Testo estratto:
★ ★ ★
Categoria: Domande FrequentiDomande e risposte sull omeopatia

L’Omotossicologia è Omeopatia?

Dal mio punto di vista assolutamente no, ma ci sono diatribe aperte in proposito. L’Omotossicologia nasce in Germania col dott. H.H.Reckeweg negli anni ’50, secondo i sostenitori come punto di incontro tra l’Allopatia e l’Omeopatia.
Presuppone l’esistenza nell’organismo di “tossine” che si accumulerebbero in seguito a varie cause “intossicanti” come medicinali, alimentazione errata, stress ecc.  danneggiandolo se non trovano una via di eliminazione attraverso gli emuntori naturali.

A questo punto nasce la malattia come tentativo di eliminazione di queste tossine (vicariazione progressiva).
La terapia, che si avvale di miscugli di rimedi diluiti e dinamizzati (più frequentemente in basse diluizioni ma non solo), in buona parte derivanti dall’Omeopatia Classica e in parte di nuova produzione, presuppone un percorso a ritroso delle malattie (vicariazione regressiva) in relazione alla eliminazione delle “tossine”.
Il metodo dell’Omotossicologia dunque ha poco da spartire con quello dell’Omeopatia Classica: non c’è la ricerca individualizzata del quadro sintomatologico del paziente in relazione al quadro sintomatologico del rimedio.
L’utilizzo estremamente parziale del Principio di Similitudine, si limita  ad unaapprossimativa similitudine di “tropismo” d’organo: in parole semplici per curare una tonsillite si prendono” farmaci” che sono un miscuglio di diluizioni di rimedi che nella esperienza omeopatica hanno dimostrato  una affinità per le tonsille e le infiammazioni tonsillari, senza tenere in alcuna considerazione tutte le specifiche modalità sintomatologiche che rappresentano la chiave della Terapia Omeopatica.
I fautori naturalmente sostengono l’ipotesi che ci sia un sinergismo d’azione delle miscele di rimedi mentre nella pratica ho sentito ripetere decine di volte che l’Omeopatia Classica è troppo difficile nella sua applicazione e che l’Omotossicologia perlomeno è semplice.
Effettivamente l’Omotossicologia a parte il presupposto teorico della vicariazione non richiede da parte del terapeuta una “rivoluzione epistemologica” come nel caso dell’Omeopatia Classica, perché nella pratica clinica si procede per diagnosi “nosologiche” (come nella medicina ufficiale) e per protocolli terapeutici in relazione alla patologia.
★ ★ ★
[Dati di geometria multivista]
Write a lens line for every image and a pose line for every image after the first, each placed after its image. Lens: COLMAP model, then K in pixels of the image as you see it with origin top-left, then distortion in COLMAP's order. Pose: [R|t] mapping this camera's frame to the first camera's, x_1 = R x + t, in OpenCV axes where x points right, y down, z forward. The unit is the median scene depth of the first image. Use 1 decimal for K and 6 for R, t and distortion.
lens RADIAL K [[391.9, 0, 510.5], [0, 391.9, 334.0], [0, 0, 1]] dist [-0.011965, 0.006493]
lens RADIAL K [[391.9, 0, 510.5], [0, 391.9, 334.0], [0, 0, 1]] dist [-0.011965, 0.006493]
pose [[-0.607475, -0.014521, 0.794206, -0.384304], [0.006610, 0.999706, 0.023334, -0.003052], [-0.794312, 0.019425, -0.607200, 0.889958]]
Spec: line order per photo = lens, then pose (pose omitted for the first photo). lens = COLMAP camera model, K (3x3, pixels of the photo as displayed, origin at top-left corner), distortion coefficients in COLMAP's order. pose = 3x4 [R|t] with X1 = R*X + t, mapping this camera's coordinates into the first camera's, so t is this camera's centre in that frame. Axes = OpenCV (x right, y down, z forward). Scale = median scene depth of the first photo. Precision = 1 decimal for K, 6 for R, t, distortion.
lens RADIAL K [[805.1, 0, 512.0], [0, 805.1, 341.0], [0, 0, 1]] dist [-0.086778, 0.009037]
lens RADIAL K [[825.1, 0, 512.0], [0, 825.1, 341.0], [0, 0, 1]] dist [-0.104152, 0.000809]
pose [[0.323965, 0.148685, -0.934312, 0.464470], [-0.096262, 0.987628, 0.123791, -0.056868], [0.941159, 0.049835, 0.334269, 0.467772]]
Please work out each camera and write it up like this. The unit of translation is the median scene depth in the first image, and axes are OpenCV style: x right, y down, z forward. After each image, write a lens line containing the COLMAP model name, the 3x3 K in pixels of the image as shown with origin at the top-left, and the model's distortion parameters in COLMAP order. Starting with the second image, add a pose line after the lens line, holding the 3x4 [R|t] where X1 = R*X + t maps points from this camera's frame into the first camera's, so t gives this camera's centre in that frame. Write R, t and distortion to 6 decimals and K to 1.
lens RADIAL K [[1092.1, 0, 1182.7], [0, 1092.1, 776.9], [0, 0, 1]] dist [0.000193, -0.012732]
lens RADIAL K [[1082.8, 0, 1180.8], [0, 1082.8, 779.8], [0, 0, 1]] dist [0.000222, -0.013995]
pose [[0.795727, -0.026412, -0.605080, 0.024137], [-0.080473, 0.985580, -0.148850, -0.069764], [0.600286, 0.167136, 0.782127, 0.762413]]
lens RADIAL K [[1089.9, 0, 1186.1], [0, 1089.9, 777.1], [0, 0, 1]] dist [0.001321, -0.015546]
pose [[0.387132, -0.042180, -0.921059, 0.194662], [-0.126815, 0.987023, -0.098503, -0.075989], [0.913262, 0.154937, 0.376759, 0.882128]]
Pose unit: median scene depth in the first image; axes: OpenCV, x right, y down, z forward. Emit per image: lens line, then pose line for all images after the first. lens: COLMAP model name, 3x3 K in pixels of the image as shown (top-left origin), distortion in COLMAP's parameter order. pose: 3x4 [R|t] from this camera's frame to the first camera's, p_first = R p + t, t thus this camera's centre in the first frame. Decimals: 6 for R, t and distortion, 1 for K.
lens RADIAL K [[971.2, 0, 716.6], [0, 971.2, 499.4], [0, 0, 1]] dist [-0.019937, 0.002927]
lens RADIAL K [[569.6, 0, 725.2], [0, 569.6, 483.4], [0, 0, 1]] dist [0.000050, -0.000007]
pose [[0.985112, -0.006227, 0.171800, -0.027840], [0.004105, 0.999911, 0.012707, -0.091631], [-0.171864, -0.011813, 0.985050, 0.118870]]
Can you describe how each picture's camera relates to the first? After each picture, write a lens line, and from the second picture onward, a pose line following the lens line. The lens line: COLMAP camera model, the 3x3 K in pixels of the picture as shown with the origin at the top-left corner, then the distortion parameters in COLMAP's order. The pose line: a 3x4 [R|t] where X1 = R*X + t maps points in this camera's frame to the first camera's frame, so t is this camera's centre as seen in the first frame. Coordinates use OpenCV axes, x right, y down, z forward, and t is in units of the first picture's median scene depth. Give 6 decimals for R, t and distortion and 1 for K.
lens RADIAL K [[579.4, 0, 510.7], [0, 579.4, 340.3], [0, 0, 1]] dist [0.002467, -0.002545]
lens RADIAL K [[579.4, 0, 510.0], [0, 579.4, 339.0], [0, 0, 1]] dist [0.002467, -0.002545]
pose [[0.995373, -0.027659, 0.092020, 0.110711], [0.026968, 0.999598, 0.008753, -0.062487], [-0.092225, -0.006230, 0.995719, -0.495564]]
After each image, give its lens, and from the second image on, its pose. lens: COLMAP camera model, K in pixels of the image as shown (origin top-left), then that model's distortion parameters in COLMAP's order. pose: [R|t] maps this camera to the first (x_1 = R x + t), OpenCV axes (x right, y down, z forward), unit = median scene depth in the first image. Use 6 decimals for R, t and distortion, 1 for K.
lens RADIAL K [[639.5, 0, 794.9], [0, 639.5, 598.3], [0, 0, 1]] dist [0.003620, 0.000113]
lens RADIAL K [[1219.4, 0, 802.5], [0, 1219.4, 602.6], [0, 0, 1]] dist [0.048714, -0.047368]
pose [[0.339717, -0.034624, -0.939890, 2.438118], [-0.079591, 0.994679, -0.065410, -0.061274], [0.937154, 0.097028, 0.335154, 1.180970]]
★ ★ ★
Compito da svolgere: Riporti fedelmente il passo del testo sull'omotossicologia che comincia con "Dal mio punto" e prosegue fino a "l’Allopatia e l’Omeopatia.". Le voci riportate non hanno alcun legame con il testo.

Soluzione del problema:
Dal mio punto di vista assolutamente no, ma ci sono diatribe aperte in proposito. L’Omotossicologia nasce in Germania col dott. H.H.Reckeweg negli anni ’50, secondo i sostenitori come punto di incontro tra l’Allopatia e l’Omeopatia.